— Я, гос…
— Гражданин! — прошипел Две Мишени.
— Я, гражданин полковник!
— Останетесь за старшего. Я должен кое-что выяснить, насчёт этого… Петросовета. — И добавил, ещё понижая голос, — кое-что я о них помню.
Федор тоже помнил — и пересказов Пети Ниткина и самого полковника.
— У вас есть бумаги, думаю, нам здесь ничто не угрожает. Пока не угрожает.

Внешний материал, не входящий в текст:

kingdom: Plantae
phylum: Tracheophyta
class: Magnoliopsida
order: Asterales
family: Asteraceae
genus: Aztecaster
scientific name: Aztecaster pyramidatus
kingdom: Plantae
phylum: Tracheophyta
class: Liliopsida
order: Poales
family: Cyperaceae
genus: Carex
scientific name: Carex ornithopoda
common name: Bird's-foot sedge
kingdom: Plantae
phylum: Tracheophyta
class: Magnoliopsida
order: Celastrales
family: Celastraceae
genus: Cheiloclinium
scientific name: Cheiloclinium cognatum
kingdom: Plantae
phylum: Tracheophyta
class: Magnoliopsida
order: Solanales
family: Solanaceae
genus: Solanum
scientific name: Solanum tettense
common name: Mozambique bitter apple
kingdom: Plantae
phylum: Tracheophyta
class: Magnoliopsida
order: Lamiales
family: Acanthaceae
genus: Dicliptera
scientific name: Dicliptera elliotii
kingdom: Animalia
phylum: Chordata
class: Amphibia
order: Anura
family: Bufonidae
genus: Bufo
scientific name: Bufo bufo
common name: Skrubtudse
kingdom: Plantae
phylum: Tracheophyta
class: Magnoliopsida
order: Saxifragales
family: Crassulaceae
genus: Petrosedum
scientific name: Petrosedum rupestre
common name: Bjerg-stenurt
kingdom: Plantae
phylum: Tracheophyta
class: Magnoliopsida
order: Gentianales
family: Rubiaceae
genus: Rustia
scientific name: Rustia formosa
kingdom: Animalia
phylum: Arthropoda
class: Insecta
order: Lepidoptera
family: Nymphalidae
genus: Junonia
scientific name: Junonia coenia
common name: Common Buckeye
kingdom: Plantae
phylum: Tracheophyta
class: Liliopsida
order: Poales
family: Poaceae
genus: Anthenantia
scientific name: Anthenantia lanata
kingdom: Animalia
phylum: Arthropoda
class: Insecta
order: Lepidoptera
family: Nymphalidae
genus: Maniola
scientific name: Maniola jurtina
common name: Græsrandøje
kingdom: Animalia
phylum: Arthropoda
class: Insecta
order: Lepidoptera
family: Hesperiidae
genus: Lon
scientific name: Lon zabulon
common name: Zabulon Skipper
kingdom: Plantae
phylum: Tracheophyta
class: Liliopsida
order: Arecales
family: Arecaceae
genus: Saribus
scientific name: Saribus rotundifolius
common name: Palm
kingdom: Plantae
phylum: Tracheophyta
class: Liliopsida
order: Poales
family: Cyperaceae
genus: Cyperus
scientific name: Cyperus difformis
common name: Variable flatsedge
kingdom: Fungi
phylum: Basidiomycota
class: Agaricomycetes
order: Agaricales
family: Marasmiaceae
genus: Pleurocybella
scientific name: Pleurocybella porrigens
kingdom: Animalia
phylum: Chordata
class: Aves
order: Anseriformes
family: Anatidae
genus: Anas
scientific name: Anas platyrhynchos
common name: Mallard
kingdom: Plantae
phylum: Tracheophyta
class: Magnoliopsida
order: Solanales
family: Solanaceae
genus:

…Пустой кабинет отыскался в самом конце длинного коридора. Досюда комиссары Временного Собрания ещё не добрались, наверное, просто не успели.
Вся третья рота набилась внутрь, просторный кабинет мигом заполнился. Федор выставил часовых, и сам тяжело опустился на пол, привалившись к стене. Не самое удобное положение, но выбирать не приходится.
Кто-то из кадет грыз галеты, Пашка Бушен отправился за водой, наполнить фляжки. Вернувшись, доложил:
— Что тут в туалетах творится… Боже милостивый!
— А сами это «Временные»? — вполголоса спросил Федор.
— А у них своё, под охраной, нас туда не пустили, — ухмыльнулся Пашка. — Ну да мы и не рвались особо. На рожон не лезли.
— Молодцы, — чуть отстранённо сказал Федя. Он сейчас думал о странном фотографическом аппарате «Момент» без твёрдого знака на конце. И это заставляло думать…
— Пашка! Остаёшься за старшего, я быстро!
Прежде чем Бушен успел возразить, Федор шмыгнул за дверь.
Время шло, и даже в канцелярии всё стало потихоньку затихать. Никто, однако, не расходился — быть может, ждали окончания очередного «совета» Временных.
В уже знакомой канцелярии треск пишущих машинок стих, у окна стоял самовар — труба выведена прямо в форточку — и весь личный состав, как сказал бы Две Мишени, отдыхал.
— Чего вам, гражданин кадет?
Борода Клинышком оказался на посту и бдил.
— Виноват! — немедля вытянулся Фёдор, являя собой сейчас полное соответствие знаменитому указу Петра Великого о том, что «подчиненный перед лицом начальствующим должен иметь вид лихой и придурковатый, дабы разумением своим не смущать начальство». — Просто… спросить хотел. Про аппарат. Никогда такой не видывал! А посмотреть можно?